唐招提寺(いっこう寺社解説12)
唐招提寺は天武帝皇子新田部親王旧邸を拝領して天平寶字3(759)年、寵聘を受け我が国に戒律(道徳規範・規則)を伝える為12年6度の渡航の末に753年来朝を果たした唐高僧鑑真(688~763)によって、戒律の根本道場(「唐律招堤・四方僧caturdesa」)として建立。明治期の真言宗を経て現在も日本律宗の総本山(授戒を行う戒壇は他に東大寺・下野薬師寺・筑紫観世音寺に設けられた)。
昭和42年の講堂解体修理時下層から右京五条二坊九坪と十坪の坪界小路の親王時の門と道路面の上に講堂が建つ事が判明。奈良期の最大建物国宝金堂(間口7間・奥行4間堂・下2/3真直・1/3は上に向かって細い60本の柱・創建当初は二重基壇・屋根勾配は緩やか。781年頃高弟如寶ら建立)、平城宮東朝集殿を拝領入母屋構造に改造した国宝講堂(唯一の平城宮現存建物)、最古の校倉国宝経蔵・国宝宝蔵など創建の寺観を持ち、凛とする天平建物群が現存。
国宝舎利殿 (近世期は鼓楼。鑑真将来佛舎利三千粒が勅封された白瑠璃壷に収まり、亀形台多宝塔舎利容器に安置)・重文礼堂は鎌倉建築。平城上皇弘仁1(810)年発願五重塔は、落雷で享和2(1802)年に焼失。天平・貞観期の優れた仏像も多数国宝・重要文化財指定されている。
井上靖(1907~91)『天平の甍』1957の金堂本尊は国宝毘盧遮那坐像で脇侍に左・国宝薬師如来立像、右・国宝千手観音立像が当初の配置は不明ながら1230年お立ちになっている。毘盧遮那仏は864体の化物・千手観音は1,000の手の内953の脇手が現存。薬師如来はやや遅れる貞観佛である。梵天・帝釈天・四天王像も全て天平佛で国宝。奈良後期の講堂には、重文丈六の弥勒如来坐像(鎌倉)・重文持国天・増長天像(天平)が負わします。

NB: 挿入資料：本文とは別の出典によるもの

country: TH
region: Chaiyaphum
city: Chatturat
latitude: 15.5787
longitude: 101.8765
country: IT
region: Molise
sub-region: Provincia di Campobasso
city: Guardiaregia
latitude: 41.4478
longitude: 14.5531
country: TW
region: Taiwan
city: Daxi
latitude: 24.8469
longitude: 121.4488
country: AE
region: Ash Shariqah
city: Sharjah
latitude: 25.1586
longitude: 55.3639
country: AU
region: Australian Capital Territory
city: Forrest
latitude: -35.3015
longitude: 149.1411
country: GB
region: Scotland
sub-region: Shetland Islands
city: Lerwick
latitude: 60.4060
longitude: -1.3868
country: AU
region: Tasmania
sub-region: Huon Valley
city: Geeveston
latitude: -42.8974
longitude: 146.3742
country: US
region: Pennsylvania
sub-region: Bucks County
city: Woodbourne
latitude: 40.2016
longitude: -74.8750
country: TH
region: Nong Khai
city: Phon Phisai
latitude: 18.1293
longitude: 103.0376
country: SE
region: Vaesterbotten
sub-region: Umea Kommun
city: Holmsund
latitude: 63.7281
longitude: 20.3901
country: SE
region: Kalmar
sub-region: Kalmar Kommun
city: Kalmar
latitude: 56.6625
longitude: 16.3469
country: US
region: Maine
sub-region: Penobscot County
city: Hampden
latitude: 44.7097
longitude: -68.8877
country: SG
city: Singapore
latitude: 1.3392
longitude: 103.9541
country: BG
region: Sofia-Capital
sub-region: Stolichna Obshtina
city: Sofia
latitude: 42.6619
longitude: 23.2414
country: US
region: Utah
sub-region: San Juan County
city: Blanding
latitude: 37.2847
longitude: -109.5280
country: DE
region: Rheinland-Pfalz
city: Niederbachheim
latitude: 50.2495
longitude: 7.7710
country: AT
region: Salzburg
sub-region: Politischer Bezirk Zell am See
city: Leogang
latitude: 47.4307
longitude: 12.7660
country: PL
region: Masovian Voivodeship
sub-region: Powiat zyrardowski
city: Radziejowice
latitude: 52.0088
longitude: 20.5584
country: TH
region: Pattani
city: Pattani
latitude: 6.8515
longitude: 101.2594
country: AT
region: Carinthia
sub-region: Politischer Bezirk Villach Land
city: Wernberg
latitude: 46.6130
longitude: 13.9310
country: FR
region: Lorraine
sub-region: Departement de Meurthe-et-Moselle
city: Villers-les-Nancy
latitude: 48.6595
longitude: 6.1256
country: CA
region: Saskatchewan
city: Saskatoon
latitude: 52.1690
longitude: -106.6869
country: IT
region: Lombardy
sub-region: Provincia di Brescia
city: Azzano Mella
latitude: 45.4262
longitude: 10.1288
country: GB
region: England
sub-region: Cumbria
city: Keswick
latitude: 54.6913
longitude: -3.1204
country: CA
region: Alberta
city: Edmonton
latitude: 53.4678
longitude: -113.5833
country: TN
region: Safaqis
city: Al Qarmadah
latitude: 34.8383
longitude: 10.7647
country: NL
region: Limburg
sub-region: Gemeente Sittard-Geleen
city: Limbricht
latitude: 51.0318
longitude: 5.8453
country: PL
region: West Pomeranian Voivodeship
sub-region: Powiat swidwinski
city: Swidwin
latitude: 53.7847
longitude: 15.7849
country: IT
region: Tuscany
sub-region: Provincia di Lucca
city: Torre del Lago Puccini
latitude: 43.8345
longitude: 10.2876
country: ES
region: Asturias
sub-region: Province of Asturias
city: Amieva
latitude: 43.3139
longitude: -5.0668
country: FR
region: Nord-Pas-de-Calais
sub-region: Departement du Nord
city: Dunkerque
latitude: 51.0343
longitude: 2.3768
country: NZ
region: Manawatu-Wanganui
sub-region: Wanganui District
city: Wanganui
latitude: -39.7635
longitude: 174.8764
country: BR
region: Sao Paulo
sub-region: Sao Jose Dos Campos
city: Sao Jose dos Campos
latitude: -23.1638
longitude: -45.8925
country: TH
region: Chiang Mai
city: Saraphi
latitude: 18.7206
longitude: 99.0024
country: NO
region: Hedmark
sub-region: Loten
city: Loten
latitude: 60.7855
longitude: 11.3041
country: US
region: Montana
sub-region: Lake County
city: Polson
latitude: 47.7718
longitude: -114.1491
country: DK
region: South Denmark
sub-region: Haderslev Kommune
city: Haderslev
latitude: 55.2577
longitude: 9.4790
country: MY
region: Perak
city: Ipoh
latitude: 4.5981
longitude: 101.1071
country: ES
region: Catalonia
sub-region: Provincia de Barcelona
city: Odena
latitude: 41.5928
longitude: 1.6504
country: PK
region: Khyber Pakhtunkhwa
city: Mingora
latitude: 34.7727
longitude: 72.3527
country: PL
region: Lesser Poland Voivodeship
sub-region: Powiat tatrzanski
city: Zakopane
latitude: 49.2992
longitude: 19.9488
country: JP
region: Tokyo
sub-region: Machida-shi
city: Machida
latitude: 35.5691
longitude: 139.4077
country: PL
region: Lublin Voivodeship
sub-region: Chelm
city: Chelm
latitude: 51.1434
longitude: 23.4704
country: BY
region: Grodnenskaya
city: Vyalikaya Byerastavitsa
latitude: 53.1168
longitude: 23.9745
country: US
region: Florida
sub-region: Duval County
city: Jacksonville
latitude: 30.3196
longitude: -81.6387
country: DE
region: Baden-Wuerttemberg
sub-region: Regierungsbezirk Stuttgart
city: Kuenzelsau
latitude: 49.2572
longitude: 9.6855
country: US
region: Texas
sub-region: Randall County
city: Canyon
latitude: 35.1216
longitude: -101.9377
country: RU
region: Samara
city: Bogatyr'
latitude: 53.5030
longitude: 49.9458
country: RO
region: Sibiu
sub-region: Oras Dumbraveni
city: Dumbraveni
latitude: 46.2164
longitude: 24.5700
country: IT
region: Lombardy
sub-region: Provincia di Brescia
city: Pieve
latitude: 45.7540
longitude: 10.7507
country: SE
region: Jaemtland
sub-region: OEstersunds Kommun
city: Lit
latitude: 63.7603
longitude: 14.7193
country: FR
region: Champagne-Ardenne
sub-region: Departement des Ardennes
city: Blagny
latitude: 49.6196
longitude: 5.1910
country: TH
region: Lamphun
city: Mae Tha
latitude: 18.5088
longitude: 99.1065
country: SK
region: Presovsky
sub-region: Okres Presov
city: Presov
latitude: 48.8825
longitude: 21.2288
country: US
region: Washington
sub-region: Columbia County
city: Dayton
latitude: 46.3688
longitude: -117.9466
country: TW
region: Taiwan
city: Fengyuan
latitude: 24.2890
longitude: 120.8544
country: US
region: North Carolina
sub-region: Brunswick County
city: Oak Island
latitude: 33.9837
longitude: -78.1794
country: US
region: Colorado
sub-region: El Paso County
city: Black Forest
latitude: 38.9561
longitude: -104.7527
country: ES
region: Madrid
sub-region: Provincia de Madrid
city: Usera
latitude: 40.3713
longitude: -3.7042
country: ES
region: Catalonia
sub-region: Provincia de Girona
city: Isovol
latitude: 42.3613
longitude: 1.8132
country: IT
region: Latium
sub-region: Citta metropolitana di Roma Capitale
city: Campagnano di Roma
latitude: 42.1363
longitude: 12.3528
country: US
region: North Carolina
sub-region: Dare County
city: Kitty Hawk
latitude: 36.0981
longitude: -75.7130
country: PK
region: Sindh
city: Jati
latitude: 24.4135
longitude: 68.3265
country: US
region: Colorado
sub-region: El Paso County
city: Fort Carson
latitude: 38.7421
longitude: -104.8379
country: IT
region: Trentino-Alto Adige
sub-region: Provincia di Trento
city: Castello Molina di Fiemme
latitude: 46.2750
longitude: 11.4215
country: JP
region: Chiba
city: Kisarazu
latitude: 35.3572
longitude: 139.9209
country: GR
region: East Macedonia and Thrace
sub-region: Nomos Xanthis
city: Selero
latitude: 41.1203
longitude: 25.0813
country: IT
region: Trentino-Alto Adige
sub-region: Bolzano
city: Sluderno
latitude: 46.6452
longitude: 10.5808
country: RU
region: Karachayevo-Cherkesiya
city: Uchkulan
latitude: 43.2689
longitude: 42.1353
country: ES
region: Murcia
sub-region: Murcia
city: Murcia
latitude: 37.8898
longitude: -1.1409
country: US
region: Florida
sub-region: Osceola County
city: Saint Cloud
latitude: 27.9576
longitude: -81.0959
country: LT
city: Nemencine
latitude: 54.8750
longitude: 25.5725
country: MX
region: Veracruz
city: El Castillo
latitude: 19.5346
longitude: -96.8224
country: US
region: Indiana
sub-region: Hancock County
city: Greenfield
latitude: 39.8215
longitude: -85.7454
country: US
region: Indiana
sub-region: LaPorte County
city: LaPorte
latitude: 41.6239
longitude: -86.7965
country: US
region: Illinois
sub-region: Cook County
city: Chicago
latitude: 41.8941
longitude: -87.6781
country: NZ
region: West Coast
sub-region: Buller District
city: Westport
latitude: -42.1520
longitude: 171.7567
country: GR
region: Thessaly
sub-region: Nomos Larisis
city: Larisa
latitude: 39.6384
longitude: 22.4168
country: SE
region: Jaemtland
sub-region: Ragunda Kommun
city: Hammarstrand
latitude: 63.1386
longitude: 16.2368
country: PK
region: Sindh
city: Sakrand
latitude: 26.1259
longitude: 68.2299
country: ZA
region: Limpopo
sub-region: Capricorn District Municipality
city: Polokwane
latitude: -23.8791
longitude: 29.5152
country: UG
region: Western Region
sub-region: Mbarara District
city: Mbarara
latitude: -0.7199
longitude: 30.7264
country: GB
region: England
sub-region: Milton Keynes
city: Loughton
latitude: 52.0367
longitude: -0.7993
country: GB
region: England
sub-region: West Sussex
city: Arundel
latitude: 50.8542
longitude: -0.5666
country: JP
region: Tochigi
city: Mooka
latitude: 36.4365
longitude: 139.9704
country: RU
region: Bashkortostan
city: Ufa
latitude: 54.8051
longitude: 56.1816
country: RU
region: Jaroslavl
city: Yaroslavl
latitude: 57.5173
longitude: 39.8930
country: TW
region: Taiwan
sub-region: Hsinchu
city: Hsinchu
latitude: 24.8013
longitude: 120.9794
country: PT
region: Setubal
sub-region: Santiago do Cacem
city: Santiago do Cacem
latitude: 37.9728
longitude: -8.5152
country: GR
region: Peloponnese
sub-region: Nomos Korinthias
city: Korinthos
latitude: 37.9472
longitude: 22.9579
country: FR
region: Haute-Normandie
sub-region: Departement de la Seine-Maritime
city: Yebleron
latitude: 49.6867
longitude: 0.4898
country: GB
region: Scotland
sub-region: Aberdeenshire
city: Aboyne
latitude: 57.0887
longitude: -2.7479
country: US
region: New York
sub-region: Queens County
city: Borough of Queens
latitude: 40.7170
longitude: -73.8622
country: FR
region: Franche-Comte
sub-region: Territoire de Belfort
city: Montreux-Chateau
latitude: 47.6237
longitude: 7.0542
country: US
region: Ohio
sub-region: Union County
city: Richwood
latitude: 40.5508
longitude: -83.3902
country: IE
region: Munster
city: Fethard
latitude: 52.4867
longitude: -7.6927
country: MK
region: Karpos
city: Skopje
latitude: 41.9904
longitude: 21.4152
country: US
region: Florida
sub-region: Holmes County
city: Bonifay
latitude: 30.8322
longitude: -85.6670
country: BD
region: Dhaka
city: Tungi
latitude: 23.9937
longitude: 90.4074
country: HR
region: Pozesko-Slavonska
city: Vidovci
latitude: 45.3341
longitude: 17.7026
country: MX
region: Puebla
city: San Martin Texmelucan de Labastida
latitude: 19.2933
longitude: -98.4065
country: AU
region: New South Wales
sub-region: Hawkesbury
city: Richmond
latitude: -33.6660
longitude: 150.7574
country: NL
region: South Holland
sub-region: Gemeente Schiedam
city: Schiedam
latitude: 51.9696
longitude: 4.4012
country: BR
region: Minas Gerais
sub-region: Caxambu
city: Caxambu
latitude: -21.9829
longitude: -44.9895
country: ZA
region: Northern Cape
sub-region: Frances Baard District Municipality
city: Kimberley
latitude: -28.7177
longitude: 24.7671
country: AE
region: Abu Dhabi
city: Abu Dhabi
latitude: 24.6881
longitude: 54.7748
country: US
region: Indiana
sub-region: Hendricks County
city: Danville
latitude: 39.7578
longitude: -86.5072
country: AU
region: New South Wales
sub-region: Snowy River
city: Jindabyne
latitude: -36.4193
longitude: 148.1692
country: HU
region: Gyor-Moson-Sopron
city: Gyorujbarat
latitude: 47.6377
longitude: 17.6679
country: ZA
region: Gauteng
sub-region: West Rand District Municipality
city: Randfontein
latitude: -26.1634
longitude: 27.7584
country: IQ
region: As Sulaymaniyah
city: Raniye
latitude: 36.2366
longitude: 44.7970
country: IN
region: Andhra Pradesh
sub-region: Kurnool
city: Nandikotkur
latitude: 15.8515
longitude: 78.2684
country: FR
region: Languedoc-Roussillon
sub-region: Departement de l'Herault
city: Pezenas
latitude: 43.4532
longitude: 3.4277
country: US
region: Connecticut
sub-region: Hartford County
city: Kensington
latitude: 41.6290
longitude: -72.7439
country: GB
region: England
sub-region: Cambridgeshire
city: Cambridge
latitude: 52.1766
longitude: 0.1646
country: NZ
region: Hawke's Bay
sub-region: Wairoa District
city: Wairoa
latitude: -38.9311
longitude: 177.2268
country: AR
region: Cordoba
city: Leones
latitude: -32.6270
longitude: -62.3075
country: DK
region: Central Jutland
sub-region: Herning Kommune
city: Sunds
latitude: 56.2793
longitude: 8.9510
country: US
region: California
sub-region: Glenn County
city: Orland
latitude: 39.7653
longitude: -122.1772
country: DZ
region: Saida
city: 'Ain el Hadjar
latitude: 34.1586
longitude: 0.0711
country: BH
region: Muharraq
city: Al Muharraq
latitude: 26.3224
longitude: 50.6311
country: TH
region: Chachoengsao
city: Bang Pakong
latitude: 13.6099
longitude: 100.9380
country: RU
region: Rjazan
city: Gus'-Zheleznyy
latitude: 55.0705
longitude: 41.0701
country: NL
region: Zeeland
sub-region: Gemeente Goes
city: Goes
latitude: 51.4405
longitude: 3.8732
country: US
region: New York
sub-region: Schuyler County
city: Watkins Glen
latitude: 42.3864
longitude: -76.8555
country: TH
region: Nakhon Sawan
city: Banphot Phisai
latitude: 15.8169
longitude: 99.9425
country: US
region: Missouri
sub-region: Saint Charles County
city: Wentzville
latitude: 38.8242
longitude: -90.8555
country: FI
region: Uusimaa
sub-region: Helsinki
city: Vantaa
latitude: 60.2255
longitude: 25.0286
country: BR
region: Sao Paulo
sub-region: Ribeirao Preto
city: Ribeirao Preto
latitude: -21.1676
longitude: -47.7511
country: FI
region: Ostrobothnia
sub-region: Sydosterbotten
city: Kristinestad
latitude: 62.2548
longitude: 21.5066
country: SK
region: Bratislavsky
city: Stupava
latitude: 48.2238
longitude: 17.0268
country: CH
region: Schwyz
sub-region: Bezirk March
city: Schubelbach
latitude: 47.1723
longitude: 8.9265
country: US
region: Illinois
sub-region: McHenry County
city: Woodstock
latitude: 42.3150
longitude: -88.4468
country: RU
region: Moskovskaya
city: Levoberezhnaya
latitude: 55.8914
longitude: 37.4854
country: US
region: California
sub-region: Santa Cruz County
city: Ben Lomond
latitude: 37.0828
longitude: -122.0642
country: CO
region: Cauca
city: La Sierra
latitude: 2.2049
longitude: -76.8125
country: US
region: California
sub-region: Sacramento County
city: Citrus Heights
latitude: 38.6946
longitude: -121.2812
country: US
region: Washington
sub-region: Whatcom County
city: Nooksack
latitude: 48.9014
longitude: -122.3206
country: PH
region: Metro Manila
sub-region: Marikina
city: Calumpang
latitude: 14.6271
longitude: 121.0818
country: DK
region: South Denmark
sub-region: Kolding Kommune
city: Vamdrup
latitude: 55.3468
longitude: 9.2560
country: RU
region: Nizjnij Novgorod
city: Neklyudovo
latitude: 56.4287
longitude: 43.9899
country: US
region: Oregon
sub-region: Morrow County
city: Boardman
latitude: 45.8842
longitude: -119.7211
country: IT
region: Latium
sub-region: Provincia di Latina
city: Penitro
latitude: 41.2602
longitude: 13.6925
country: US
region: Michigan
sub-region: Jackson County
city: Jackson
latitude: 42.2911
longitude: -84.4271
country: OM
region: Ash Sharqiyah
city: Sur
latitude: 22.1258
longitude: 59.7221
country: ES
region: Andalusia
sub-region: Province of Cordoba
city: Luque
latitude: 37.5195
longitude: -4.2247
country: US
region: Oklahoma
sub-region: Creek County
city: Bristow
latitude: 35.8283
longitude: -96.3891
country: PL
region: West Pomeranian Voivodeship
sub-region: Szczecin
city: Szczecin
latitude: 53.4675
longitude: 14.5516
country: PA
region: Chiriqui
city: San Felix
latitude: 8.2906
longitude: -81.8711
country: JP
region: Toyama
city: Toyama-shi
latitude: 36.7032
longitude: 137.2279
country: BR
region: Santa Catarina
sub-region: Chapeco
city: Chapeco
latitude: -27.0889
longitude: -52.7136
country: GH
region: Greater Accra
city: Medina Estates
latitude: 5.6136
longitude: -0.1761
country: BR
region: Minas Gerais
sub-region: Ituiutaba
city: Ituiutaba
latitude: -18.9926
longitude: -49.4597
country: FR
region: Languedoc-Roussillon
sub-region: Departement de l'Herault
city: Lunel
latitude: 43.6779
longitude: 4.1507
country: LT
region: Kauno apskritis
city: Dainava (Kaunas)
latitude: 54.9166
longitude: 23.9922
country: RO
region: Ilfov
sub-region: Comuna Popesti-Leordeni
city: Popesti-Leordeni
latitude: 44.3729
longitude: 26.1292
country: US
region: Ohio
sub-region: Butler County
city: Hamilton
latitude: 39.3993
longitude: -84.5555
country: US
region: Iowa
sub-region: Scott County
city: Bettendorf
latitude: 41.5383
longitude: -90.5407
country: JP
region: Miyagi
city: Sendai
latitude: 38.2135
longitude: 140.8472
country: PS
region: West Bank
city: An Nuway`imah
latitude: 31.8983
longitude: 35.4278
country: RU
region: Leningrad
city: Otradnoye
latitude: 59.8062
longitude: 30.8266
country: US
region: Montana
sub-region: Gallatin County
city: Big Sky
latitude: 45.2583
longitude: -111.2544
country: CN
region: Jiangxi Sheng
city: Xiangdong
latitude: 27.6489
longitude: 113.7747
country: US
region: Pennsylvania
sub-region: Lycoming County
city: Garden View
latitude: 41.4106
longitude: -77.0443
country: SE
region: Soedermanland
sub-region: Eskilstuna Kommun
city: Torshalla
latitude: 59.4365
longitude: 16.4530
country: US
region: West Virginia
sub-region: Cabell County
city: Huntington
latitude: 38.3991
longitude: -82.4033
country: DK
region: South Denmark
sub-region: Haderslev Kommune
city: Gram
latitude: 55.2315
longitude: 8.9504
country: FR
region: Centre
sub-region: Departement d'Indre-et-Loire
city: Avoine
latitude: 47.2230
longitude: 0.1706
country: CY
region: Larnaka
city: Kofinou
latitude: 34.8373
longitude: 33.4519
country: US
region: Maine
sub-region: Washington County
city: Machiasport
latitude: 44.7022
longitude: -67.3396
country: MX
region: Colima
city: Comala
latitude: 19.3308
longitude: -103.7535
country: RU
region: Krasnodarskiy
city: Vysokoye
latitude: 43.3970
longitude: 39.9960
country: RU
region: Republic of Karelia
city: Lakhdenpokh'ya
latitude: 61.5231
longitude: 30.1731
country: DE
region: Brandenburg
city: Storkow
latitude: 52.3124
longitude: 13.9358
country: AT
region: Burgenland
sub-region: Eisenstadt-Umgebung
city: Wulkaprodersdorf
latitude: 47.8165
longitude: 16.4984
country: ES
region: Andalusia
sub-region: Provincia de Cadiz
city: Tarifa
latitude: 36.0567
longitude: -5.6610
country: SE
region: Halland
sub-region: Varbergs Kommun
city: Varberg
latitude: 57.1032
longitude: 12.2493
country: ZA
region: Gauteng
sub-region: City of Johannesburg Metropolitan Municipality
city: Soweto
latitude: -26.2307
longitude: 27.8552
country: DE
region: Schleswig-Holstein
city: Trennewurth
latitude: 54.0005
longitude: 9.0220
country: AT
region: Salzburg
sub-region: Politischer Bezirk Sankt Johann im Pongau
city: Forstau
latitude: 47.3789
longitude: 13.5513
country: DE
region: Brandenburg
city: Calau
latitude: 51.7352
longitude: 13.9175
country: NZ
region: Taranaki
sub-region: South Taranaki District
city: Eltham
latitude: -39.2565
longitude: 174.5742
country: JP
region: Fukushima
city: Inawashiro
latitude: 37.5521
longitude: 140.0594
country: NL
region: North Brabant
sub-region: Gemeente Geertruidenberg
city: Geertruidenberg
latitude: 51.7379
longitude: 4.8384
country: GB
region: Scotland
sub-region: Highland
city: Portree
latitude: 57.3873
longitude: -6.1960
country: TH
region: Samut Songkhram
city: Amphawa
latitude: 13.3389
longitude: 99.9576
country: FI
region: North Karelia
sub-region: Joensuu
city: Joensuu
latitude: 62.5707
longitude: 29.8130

平安後期には寺勢衰えるも、鎌倉期興福寺高僧解脱房貞慶上人、覚盛・証玄上人が見事再興した。移住して寛元2(1244)復興を始めた覚盛(1193~1249・貞慶孫弟子・寂後81年の元徳2〔1330〕後醍醐帝より「大悲菩薩」の追号)は、今も受け継ぐ梵網会が始まり中興の祖として中興堂にて崇められている。三面僧房東室南半を改造した礼堂での釈迦念佛会を始めたのは貞慶(1155~1213)であり、本尊は清涼寺式重文・釈迦如来立像(鎌倉)。
現在は、北川智豈*・森本孝順長老の意志を受け継いで88世西山明彦(にしやまみょうげん)長老が、平成12~21年の10年に及ぶ「金堂平成の大修理」を無事終え、重文御影堂曳家大修理・鑑真将来とする蓮を蓮池・130蓮鉢に栽培し境内を彩ると共に西ノ京ロータスロード参拝に取り組んでいる。